SADOW: Bad Ruling Doesn’t Slow Louisiana LNG Export Growth

Even an activist rogue elected state judge won’t be able to slow the momentum liquified natural gas transport and export has established in Louisiana, reaping a windfall to Louisiana’s economy.

Last month, independent 38th District Judge Penelope Richard ruled in favor of two of three claims made by three leftist environmentalist special interest groups. Richard previously had served as a public defender before election to the court as a Democrat, but more recently ran as an independent as Cameron Parish voter registrants signing up as Republicans began to become the district’s plurality.

In buying claims that the state (and by implication the federal government, which approved of the environmental impact statement earlier this year) ignored catastrophic anthropogenic global warming as a factor in issuing a permit, she wholly created new law using an absurdly expansionist view of the state Constitution that obligates the state to consider CAGW in permitting, and echoed that approach in alleging the state didn’t consider “environmental justice” as a factor – even though months earlier the Environmental Protection Agency repudiated the entire concept in its enforcement actions.

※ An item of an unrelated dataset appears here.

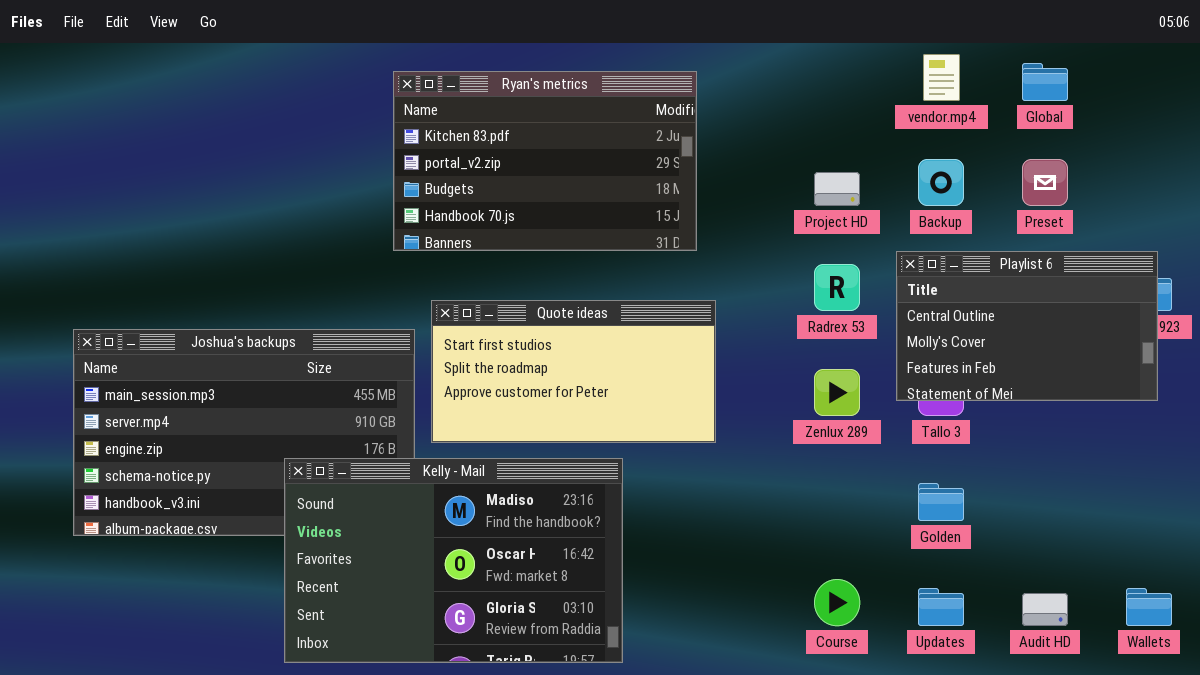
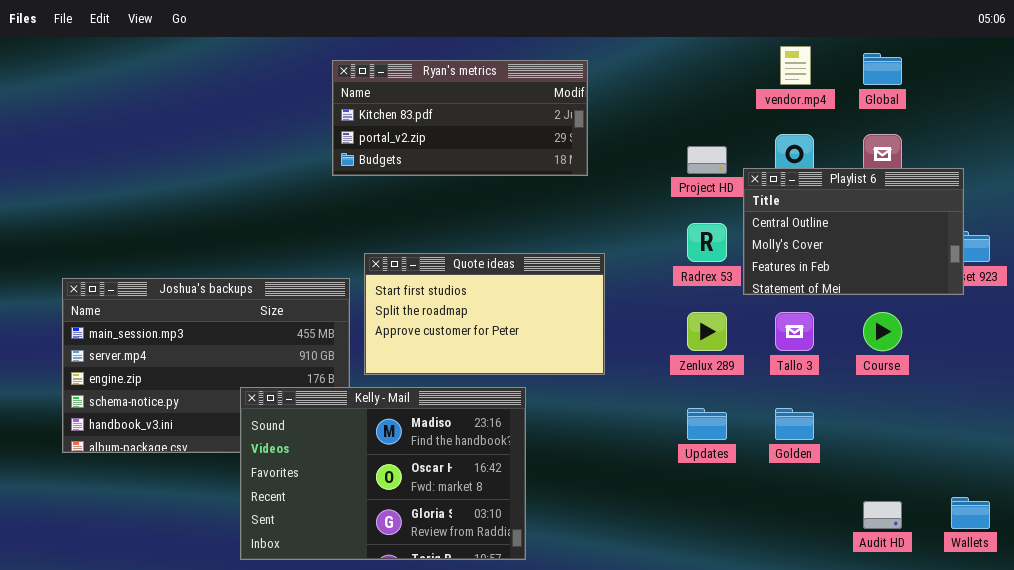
Ryan's metrics: [393,71,697,251] -> [332,60,588,176], resized
Playlist 6: [896,251,1158,401] -> [743,168,964,295], moved
Course: [814,579,860,626] -> [863,312,902,351], moved
Updates: [918,588,964,626] -> [687,408,727,440], moved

This overreach certainly will be cancelled when the Third Circuit Court of Appeals hears the case, not the least reason being that a similar case heard last year by the Fourth Circuit – with an all-Democrat panel – rejected similar reasoning which involved adding pipeline to facilitate LNG exportation. And, of course, the CAGW hoax that props that up is a myth.

Nor has the decision impeded the explosive growth of LNG generation, transport, and export in the state. An estimate of the impact of this just on the Lake Charles area–excluding parts of the Calcasieu River farther downstream—found that this activity generated an additional $894.5 million in state tax revenue from various sources.

This week, Greece struck a deal with Venture Global, a competitor of Commonwealth LNG (whose own project remains stalled), to expand its LNG imports from Louisiana by several magnitudes over the next two decades. Most of that gas will come from the same region where Commonwealth’s blocked facility was proposed.

Last year, Cameron Parish exported 663 billion cubic feet of LNG; by comparison, the Greek agreement for 700 million cubic meters per year amounts to just over one percent of that total.

Judge Richard’s ruling may have boosted spirits of climate alarmism, but judicial realism means that will be just a speed bump in the process of building the facility and connecting pipeline, which federal government regulators have extended to 2031. As for district voters, Richard is eligible to run for reelection, and if that attempt is made, they should take this flawed decision of hers into account and more sensible lawyers should run against her to give those voters a choice.